Der Grund, warum sich Siegfried Rhäs schon nach zweieinhalb Jahren Ehe wieder von seiner Frau Klara hatte scheiden lassen, und das, obwohl sie einen kleinen Sohn namens Hugo besaßen, ein gesundes Kind mit allen Knochen, war so heikel, daß Hugo Rhäs ihn erst erfuhr, als er die dreißig schon weit überschritten hatte.
Siegfried Rhäs, ein Mann mit einer naiven aber gut gesinnten Frömmigkeit, hatte Klara kurz nach ihrer unglücklichen Niederkunft und der Trennung von ihrem ersten Mann, Samuel Howardt, kennengelernt. Mit seiner sanften und einfühlenden Art verstand er es, der gebrochenen Klara ihren Lebensmut zurückzugeben, so daß sie sich schon bald wieder in der Lage fühlte, erneut eine Ehe einzugehen und eine Familie mit ihm zu gründen.

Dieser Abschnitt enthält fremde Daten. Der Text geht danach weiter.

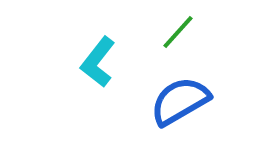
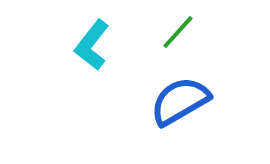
cyan L-shape: moved 6 px left, 17 px up
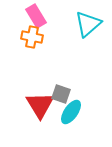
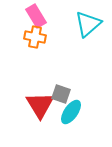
orange cross: moved 3 px right
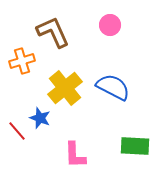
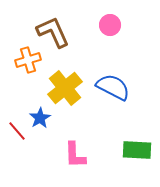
orange cross: moved 6 px right, 1 px up
blue star: rotated 20 degrees clockwise
green rectangle: moved 2 px right, 4 px down
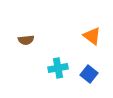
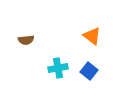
blue square: moved 3 px up
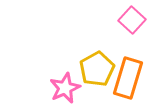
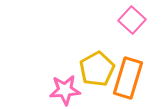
pink star: moved 2 px down; rotated 20 degrees clockwise
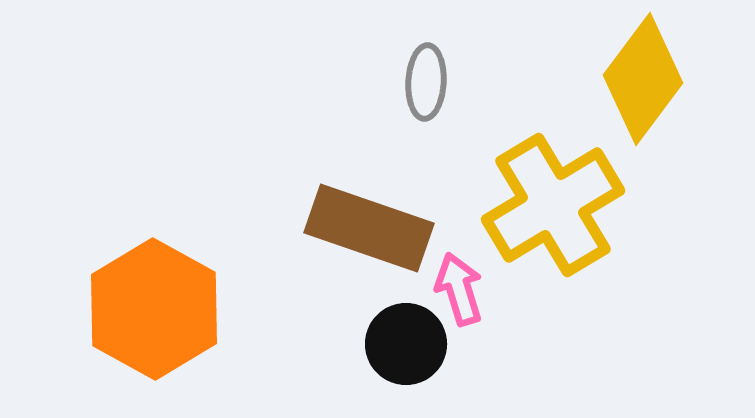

Siegfried Rhäs war Berufsschullehrer und sie besaßen ihr geregeltes Auskommen. Das Kind, das ein gutes Jahr nach ihrer Heirat zur Welt kam, war gesund und wuchs prächtig heran. Die Ehegatten liebten sich, und es hätte gar nicht besser sein können, bis…, ja bis sich an einem Montag im August 1954 mit einem Mal alles änderte.
An diesem Montag erschien nämlich die Illustrierte Bonbonniere. Es handelte sich dabei um ein Boulevardblatt von mehr als zweifelhaftem Ruf, welches einen Spagat zwischen Berichterstattung aus den internationalen Königshäusern einerseits und verbrämten Erotikdarstellungen der frühen fünfziger Jahre andererseits versuchte. Unter der Überschrift: „O là là, die Fräuleins von der Front“ brachte man an diesem Augustmontag eine Bildreportage über Pinup-Mädchen, deren Bilder unter den vom Volk nicht vergessenen deutschen Soldaten des letzten Krieges kursiert waren. Darunter auch ein Bild von Klara Rhäs.